The alternative way of looking at it is to assume that each industry continues to employ the same number of people.  The economy is now producing 2,000 of goods but still only 1,000 of services.  200 workers producing output of 3,000 implies average productivity of 15.0 per head.

This is why I got a different result to the IFS.  I used the first method and they used the second.  The second will always give a higher positive estimate of the compositional impact on productivity because it automatically puts a higher weight on industries with higher productivity growth.  For comparison purposes, I carried out my type of analysis, but used actual employment and counterfactual output.  The results are shown in the graph below and they do indeed suggest the reverse effect. 

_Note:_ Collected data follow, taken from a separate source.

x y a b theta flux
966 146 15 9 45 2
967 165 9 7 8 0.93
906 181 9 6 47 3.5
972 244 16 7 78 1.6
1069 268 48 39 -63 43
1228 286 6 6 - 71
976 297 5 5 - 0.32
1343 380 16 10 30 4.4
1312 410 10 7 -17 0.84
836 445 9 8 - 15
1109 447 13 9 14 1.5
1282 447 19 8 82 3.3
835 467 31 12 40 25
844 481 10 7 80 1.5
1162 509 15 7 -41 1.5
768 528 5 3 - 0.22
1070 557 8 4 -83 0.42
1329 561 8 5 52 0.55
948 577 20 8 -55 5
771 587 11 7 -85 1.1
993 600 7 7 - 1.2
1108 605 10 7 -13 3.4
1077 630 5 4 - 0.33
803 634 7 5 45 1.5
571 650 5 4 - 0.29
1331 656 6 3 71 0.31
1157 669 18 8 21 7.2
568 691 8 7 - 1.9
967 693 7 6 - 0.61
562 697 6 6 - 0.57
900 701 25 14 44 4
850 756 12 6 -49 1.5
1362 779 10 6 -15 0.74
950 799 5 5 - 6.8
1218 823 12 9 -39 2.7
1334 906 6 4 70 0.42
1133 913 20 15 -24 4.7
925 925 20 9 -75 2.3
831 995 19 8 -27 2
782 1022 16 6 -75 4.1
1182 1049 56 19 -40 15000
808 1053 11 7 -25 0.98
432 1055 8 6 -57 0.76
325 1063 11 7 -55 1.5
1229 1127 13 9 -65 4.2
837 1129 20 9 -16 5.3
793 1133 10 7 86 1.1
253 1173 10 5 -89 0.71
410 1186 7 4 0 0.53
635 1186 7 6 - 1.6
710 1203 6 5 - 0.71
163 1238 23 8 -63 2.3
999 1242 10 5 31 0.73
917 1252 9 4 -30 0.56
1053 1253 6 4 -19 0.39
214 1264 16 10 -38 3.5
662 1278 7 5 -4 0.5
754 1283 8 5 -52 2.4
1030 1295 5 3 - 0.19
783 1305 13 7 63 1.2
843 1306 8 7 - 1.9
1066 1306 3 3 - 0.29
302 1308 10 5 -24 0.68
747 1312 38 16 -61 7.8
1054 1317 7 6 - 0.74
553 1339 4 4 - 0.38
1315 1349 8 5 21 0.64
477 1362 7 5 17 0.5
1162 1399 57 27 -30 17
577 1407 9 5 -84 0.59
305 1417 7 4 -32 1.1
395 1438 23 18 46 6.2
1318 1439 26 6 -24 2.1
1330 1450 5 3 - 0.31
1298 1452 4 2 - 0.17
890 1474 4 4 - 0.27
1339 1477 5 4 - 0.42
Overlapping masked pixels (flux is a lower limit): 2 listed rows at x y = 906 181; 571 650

It is not an easy question which method is better.  One way will always overestimate the effect and the other will always underestimate it.  However, having looked at both, I think I still tend to prefer mine.  The IFS method assumes that output composition is driven by employment composition, rather than the other way around.  This does not seem realistic to me.  The pattern I would expect to see would me more like that I described in the first scenario of my simple example.  If an industry has high productivity growth, this is more likely to lead to a reduction in its share of overall employment, than it is to an increase in its share of output.  The composition of output growth is driven primarily by income elasticities.  Although the pattern is complicated, I think the UK data supports this view.

Nevertheless, I acknowledge that there is no perfectly right way to do this.  Each method has its bias.  However, my own conclusion from this exercise would be that the compositional effect has been a factor in what has happened to UK productivity and that it is material, although it can at best only a explain a part of what we observe.

Data from tables B1 and B2 of the Quarterly National Accounts and EMP13


  1. An interesting analysis.

    Do you have any explanation for the approximately two year cycle in the productivity growth?

    1. No, I'm afraid it hadn't even occurred to me. I suspect there isn't really a pattern there - it's just random. There are things like labour hoarding that might give a cyclical pattern, but I'm not sure that would really fit well, given the actual path of GDP over this period.

  2. This reminded me of what Jeremy Grantham has been saying about how all of our goods will be provided by ever more efficient and automated processes that will need fewer and fewer employees. So manufacturing productivity increases will stay on trend but eventually almost no one will work in manufacturing:

    "Productivity in manufacturing has been high and is expected to stay high, but manufacturing is now only 9%
    of the U.S. economy, down from 24% in 1900 and 15% in 1990. It is on its way to only 5% by 2040 or so.
    There is a limit as to how much this small segment can add to total productivity.
     Growth in service productivity in contrast is low and declining. Total productivity is calculated to be just
    1.3% through 2030, if we use current accounting methods"

    1. Thanks for the link.

      It's worth remembering that this is also a question of how we value things. Part of the change in UK output composition in recent years has been a decline in financial services, which have a relatively high recorded value added per head, compared with things like education, which show a low value added per head.